Dataset Framework Method Bits F1-score (%) vs BNN SOTA
PCD-TSUNAMI DR-TANet BiCD 1 85.1 +2.5 (vs ReActNet 83.4)
PCD-TSUNAMI C-3PO BiCD 1 86.5 +2.5 (vs ReActNet 84.0)
PCD-GSV DR-TANet BiCD 1 67.7 +2.0 (vs ReActNet 65.7)
PCD-GSV C-3PO BiCD 1 74.1 +2.9 (vs ReActNet 71.2)
VL_CMU_CD DR-TANet BiCD 1 65.9 +3.3 (vs ReActNet 62.6)
VL_CMU_CD C-3PO BiCD 1 71.9 +2.0 (vs ReActNet 69.9)
LEVIR-CD C-3PO BiCD 1 89.9 +1.1 (vs ReActNet 88.8)

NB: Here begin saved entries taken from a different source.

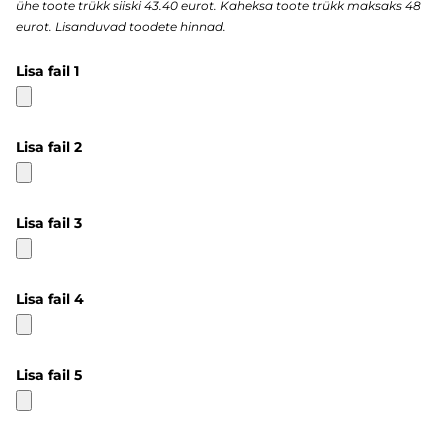
ühe toote trükk siiski 43.40 eurot. Kaheksa toote trükk maksaks 48
eurot. Lisanduvad toodete hinnad.
Lisa fail 1
Lisa fail 2
Lisa fail 3
Lisa fail 4
Lisa fail 5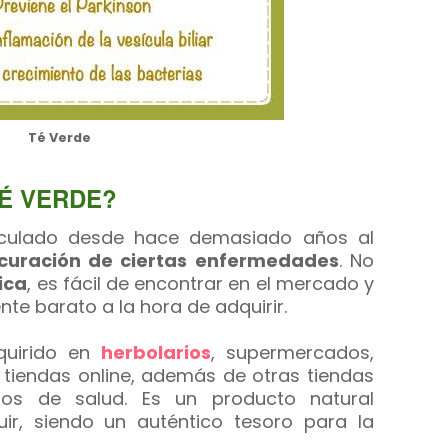
Té Verde
É VERDE?
culado desde hace demasiado años al
curación de ciertas enfermedades
. No
ica
, es fácil de encontrar en el mercado y
te barato a la hora de adquirir.
uirido en
herbolarios
, supermercados,
 tiendas online, además de otras tiendas
tos de salud. Es un producto natural
ir, siendo un auténtico tesoro para la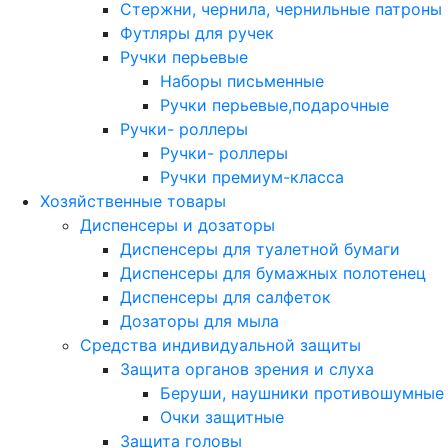
Стержни, чернила, чернильные патроны
Футляры для ручек
Ручки перьевые
Наборы письменные
Ручки перьевые,подарочные
Ручки- роллеры
Ручки- роллеры
Ручки премиум-класса
Хозяйственные товары
Диспенсеры и дозаторы
Диспенсеры для туалетной бумаги
Диспенсеры для бумажных полотенец
Диспенсеры для салфеток
Дозаторы для мыла
Средства индивидуальной защиты
Защита органов зрения и слуха
Беруши, наушники противошумные
Очки защитные
Защита головы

Notably, 1-bit C-3PO + BiCD achieves 86.5% F1-score on TSUNAMI, surpassing full-precision DR-TANet (87.6% is approached closely), with only 2.1M parameters (vs 33.4M) and 6.6G OPs (vs 28.5G).

Ablation Study

Configuration Auxiliary Objective Location F1-score (%) Notes
Baseline None 84.7 No auxiliary module
+BiCD (full Ψ) backbone 84.8 +0.1; applying separability directly in Siamese branch is ineffective
+BiCD (reconstruction only) backbone 85.2 +0.5; reconstruction loss implicitly preserves input information
+BiCD (full Ψ) 1-bit generator 85.8 +1.1; separability requires interaction with change features
+BiCD (best) backbone + generator 86.5 +1.8; reconstruction in backbone + separability in generator

Key Findings

  • The separability objective must be placed in the 1-bit change generator to be effective; placing it directly in the Siamese backbone is detrimental.
  • The reconstruction loss is more effective when applied in the backbone, as it requires direct interaction with the original feature pairs.
  • The optimal configuration decouples the two objectives: reconstruction in the backbone, separability in the generator.
  • On ARM Cortex-A76 edge hardware, the 1-bit model achieves 158.4 ms latency vs. 392.8 ms for the full-precision model, yielding 2.5× speedup.
  • BiCD introduces no additional inference latency, as the auxiliary module is used exclusively during training.

Highlights & Insights

  1. First application of BNNs to change detection: Opens a new research direction and demonstrates the viability of 1-bit networks for this task.
  2. Principled use of the IB framework: Rather than directly optimizing the IB objective (which would be harmful given the already-low \(I(X,Z)\) in BNNs), auxiliary objectives are introduced to compensate for information loss.
  3. Training-inference decoupled design: The auxiliary module is active only during training and fully removed at inference, achieving zero-overhead performance improvement.
  4. Information plane analysis: Mutual information plane visualizations intuitively reveal the bottleneck characteristics of BNNs in the change detection setting.

Limitations & Future Work

  1. Validation is limited to a ResNet-18 backbone; deeper binarized architectures remain unexplored.
  2. The four-branch MLP design of the auxiliary module lacks dedicated ablation validation.
  3. Hyperparameters \(\beta_1\) and \(\beta_2\) require per-dataset tuning.
  4. No comparison or combination with other compression methods such as knowledge distillation is explored.
  5. A notable performance gap remains on LEVIR-CD relative to full-precision SOTA methods (e.g., M-CD at 92.1%).
  • C-3PO serves as a strong baseline framework for change detection; its high computational cost (222G OPs) makes it a natural candidate for binarization.
  • The application of the IB principle in model compression—grounded in its equivalence to the minimum description length principle—provides theoretical justification for the proposed approach.
  • The auxiliary module concept draws from local learning frameworks, and its adaptation to the BNN setting represents a natural extension.

Rating

  • Novelty: ⭐⭐⭐⭐ — First BNN for change detection; theoretically grounded use of the IB principle.
  • Experimental Thoroughness: ⭐⭐⭐⭐ — Three datasets, two frameworks, detailed ablation, and edge device deployment validation.
  • Writing Quality: ⭐⭐⭐⭐ — Theoretical derivations are clear; information plane analysis is intuitive.
  • Value: ⭐⭐⭐⭐ — Provides a practical solution for change detection in resource-constrained scenarios with meaningful deployment implications.